S. Korea steps up pressure on North to take ‘concrete action’ toward denuclearization

Soldiers of the 498th Combat Sustainment Support Battalion, 501st Sustainment Brigade, bound forward from their firing position during training with South Korean infantry during Ulchi Freedom Guardian 2011.


By KIM GAMEL | STARS AND STRIPES Published: June 20, 2018

SEOUL, South Korea – South Korea’s foreign minister warned on Wednesday that the suspension of war games with the United States is “not irreversible” as she urged the North to take concrete action toward abandoning its nuclear weapons program.

The comments came a day after Washington and Seoul announced that they were canceling a major military exercise that had been scheduled for August, following through on a promise made by President Donald Trump during his summit with North Korean leader Kim Jong Un.

Critics expressed concern that the decision may undermine the defense of the South as the North has massive artillery and more than a million soldiers poised across the heavily fortified border that divides the peninsula. Many also said Trump made a major concession to the North while getting little in return.

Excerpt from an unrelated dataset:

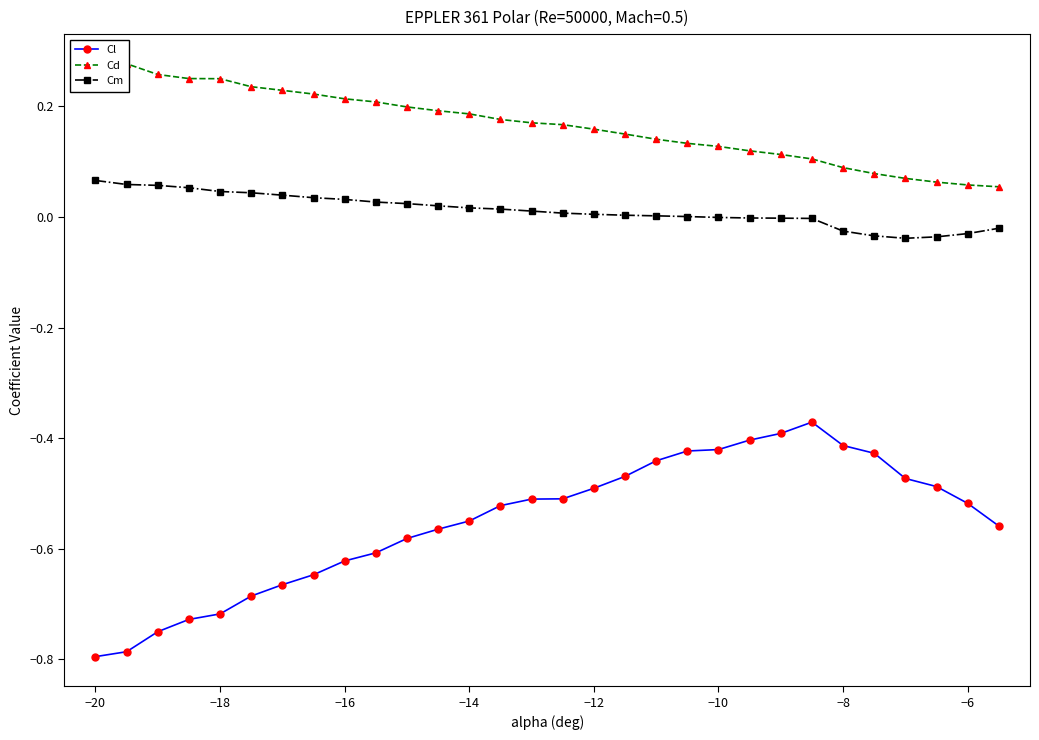

True or false: Cl and Cm intersect in this chart.

False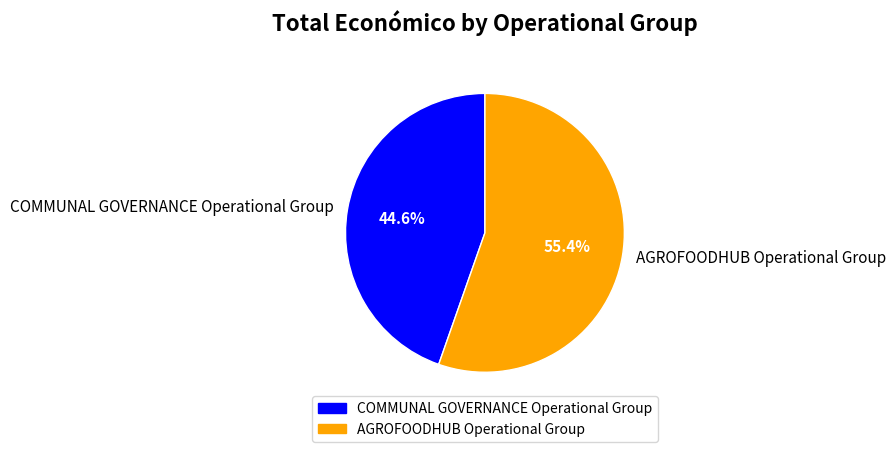

What percentage is the AGROFOODHUB Operational Group slice, to the nearest percent?

55%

Foreign Minister Kang Kyung-wha said the suspension of joint drills was aimed at building trust and overcoming hostilities and could be lifted.

“I think we made it clear that this is a goodwill gesture to strengthen the dialogue momentum at this point, but they are not irreversible,” she told reporters at the Seoul Foreign Correspondents’ Club.

“They could quickly come back should we see the dialogue momentum losing speed or North Korea not living up to its denuclearization commitments,” she said.

South Korean President Moon Jae-in, who has met with Kim twice since April, also said the ball was in North Korea’s court.

“I think North Korea needs to present more concrete denuclearization actions, and the United States needs to swiftly propose corresponding measures … and they need to implement those together,” he said, according to a transcript from his office.

Moon was speaking to Russian reporters ahead of his state visit to Moscow later this week.

The annual drills — a cornerstone of the longstanding U.S.-South Korean alliance — have been a frequent source of tension with the North, which considers them rehearsals for an invasion and has long called for them to be canceled.

The August exercise, known as Ulchi Freedom Guardian, is a two-week computerized simulation of possible war scenarios.

The Pentagon said it had suspended all planning for the exercise but “no decisions on subsequent war games have been made.”

The defense secretary, the secretary of state and the national security adviser are to hold a meeting on the issue at the Pentagon later this week, spokeswoman Dana White said.

Trump surprised many officials and allies when he announced plans to end the exercises during a press conference after his summit with Kim.

Kang declined to say if her government was given advance notice but said she received a phone call from Secretary of State Mike Pompeo immediately after the first-ever U.S.-North Korean summit was held in Singapore.

“I can assure you that the level of consultation between us and the United States at all levels has never been so close and so frequent,” she said.